I do know that these words might appear a little "cheesy", the usual high rhetoric. The world, some might argue, is too complex, and there is too much cynicism, people are greedy and what, at the end, counts is making money. Why should we waste our time on giving our skills and energies without getting anything back?

I am aware of this type of reasoning, but nevertheless we cannot surrender our high ideals and values-based principles to a vision of the world driven by a zero sum thinking. If we abandon ourselves to this logic, our planet, our lives would be ruined for good.

But, more practically, what can we do to promote a culture that can appreciate altruism and solidarity, two bedrocks of volunteering? To start with, families should be the first place where children learn about the importance of being kind to each other. Kindness, expressed in simple ways, is a starting point, the foundation for a life in which, of course, we prioritise ourselves but we do not forget to help out.

Schools also play a huge role in fostering a culture of generosity and giving. I do understand that schools, especially the public, community managed ones, face many challenges. Yet education and learning should be about setting "first things first".

How can we enable the leaders of tomorrow if we just focus on knowledge-based outputs and achievements and we forget the essence, the core principles and values that can make children not only successful in a materialistic way but also responsible and active citizens?

The theme of this year's International Volunteer Day is focused on enabling volunteering to help achieve the Sustainable Development Goals. We often forget about these crucial goals, but, instead, they should represent a real "Call for Actions" that schools should prioritise.

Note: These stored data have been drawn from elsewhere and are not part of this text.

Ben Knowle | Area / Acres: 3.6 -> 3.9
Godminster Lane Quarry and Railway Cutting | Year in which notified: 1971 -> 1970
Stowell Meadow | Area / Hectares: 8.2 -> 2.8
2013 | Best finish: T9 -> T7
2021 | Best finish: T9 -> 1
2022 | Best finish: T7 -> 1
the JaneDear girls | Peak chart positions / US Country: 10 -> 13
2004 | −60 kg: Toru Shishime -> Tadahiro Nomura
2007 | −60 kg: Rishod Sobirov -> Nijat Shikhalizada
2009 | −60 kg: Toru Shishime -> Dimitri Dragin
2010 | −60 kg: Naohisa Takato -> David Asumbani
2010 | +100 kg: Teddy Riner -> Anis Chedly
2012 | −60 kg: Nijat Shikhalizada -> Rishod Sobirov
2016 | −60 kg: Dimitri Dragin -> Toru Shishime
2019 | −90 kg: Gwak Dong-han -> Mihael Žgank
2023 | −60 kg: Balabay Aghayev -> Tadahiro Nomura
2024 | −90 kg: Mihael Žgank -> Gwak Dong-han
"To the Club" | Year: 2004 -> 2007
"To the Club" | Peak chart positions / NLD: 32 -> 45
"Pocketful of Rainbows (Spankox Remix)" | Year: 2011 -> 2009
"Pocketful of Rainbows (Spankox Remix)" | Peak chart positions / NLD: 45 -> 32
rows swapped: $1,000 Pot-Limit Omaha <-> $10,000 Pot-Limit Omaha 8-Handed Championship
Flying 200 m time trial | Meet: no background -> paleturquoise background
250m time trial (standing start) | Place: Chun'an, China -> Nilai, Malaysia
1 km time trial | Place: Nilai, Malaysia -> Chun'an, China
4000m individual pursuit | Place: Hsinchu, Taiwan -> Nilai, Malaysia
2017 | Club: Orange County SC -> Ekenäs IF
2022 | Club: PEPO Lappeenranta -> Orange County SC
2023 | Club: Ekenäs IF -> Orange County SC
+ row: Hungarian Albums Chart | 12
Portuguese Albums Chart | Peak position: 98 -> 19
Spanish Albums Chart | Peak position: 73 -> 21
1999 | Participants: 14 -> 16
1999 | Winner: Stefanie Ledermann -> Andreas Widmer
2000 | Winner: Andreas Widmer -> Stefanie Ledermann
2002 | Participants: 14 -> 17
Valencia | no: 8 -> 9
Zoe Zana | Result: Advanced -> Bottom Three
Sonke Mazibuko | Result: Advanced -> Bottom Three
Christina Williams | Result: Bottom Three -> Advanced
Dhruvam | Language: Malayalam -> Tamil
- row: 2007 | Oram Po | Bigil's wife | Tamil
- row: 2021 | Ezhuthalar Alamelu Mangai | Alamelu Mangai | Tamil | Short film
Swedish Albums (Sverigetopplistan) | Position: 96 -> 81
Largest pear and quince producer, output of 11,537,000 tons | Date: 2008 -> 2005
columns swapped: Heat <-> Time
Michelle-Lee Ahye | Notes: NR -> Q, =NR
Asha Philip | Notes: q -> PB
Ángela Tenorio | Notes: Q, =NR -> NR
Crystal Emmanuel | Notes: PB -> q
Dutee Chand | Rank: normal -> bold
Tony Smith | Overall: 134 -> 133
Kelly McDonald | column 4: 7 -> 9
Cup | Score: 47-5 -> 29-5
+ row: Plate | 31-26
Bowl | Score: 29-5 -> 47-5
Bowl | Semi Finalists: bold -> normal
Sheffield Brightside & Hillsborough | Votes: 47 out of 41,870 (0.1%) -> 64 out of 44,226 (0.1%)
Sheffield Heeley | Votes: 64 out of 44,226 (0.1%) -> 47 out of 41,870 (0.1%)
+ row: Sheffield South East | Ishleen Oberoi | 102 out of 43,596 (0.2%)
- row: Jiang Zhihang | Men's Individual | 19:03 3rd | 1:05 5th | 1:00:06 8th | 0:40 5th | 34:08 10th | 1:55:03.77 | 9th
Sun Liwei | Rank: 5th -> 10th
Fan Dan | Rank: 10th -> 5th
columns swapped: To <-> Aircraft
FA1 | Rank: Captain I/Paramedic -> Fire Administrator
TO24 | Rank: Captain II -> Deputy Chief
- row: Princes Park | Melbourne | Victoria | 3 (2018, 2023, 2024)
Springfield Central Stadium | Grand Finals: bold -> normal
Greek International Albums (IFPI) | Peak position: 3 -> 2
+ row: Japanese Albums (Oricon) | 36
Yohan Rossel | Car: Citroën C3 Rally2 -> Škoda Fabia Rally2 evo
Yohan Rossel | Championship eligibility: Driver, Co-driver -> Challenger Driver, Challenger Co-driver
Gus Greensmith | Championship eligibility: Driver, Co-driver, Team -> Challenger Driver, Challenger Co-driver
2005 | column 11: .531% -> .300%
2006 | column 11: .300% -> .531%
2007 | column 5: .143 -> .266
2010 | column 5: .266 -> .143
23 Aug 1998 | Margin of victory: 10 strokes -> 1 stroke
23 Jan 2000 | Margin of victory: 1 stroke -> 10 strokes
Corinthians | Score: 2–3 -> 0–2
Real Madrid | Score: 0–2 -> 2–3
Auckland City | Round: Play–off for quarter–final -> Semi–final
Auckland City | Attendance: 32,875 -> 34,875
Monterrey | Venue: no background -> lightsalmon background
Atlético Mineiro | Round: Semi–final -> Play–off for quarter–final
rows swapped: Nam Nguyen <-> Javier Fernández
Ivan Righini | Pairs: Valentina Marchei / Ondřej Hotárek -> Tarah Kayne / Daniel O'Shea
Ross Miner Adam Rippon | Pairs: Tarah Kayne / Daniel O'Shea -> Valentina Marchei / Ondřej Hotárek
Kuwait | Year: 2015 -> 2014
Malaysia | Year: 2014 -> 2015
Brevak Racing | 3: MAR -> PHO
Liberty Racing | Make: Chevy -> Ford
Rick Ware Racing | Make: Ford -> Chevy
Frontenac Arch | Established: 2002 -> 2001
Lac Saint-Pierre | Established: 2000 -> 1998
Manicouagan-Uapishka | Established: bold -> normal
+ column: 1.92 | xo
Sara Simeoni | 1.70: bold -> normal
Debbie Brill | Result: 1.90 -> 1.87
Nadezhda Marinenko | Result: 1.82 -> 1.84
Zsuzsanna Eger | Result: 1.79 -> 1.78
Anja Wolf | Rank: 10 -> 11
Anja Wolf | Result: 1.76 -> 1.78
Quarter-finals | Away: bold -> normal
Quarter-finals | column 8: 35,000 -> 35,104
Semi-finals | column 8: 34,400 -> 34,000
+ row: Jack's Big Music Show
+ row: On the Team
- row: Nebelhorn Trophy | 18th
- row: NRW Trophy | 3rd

The state has a huge responsibility in meeting the SDGs. Local, provincial and federal levels should do a much better job at harnessing volunteering as a very practical way to help achieving the SDGs that, in other words, means creating development and growth in an inclusive way.

Volunteering, in a way, "democratises" development and public policies because it involves and it engages people. As UNV shares in its website, "volunteers create a richer culture of service within their communities. They help bridge the gap between generations and support behind sustainable development". If we could only get rid of a "silos" approach that does a very poor job at linking things together.

Volunteering should be the one thing that brings all the societal and development areas together, the real "glue". Instead what happens is that we conveniently remember about volunteering once a year, on the 5th of December, and then we move on. What a mistake we are committing.

Our most pressing challenges can only be won with strong, massive and effective state interventions and with a private sector that is not only after the so-called "bottom line". But volunteering can play an important, complimentary role when both the state and the corporates are unable or unwilling to fulfill their true and holistic mandates: helping societies around the world to prosper inclusively.

Without any help from the government, it is up to each of us to find our own way to champion volunteerism. People might not imagine it, but making volunteerism a central pillar of their lives will be tremendously powerful, rewarding and literally transformative.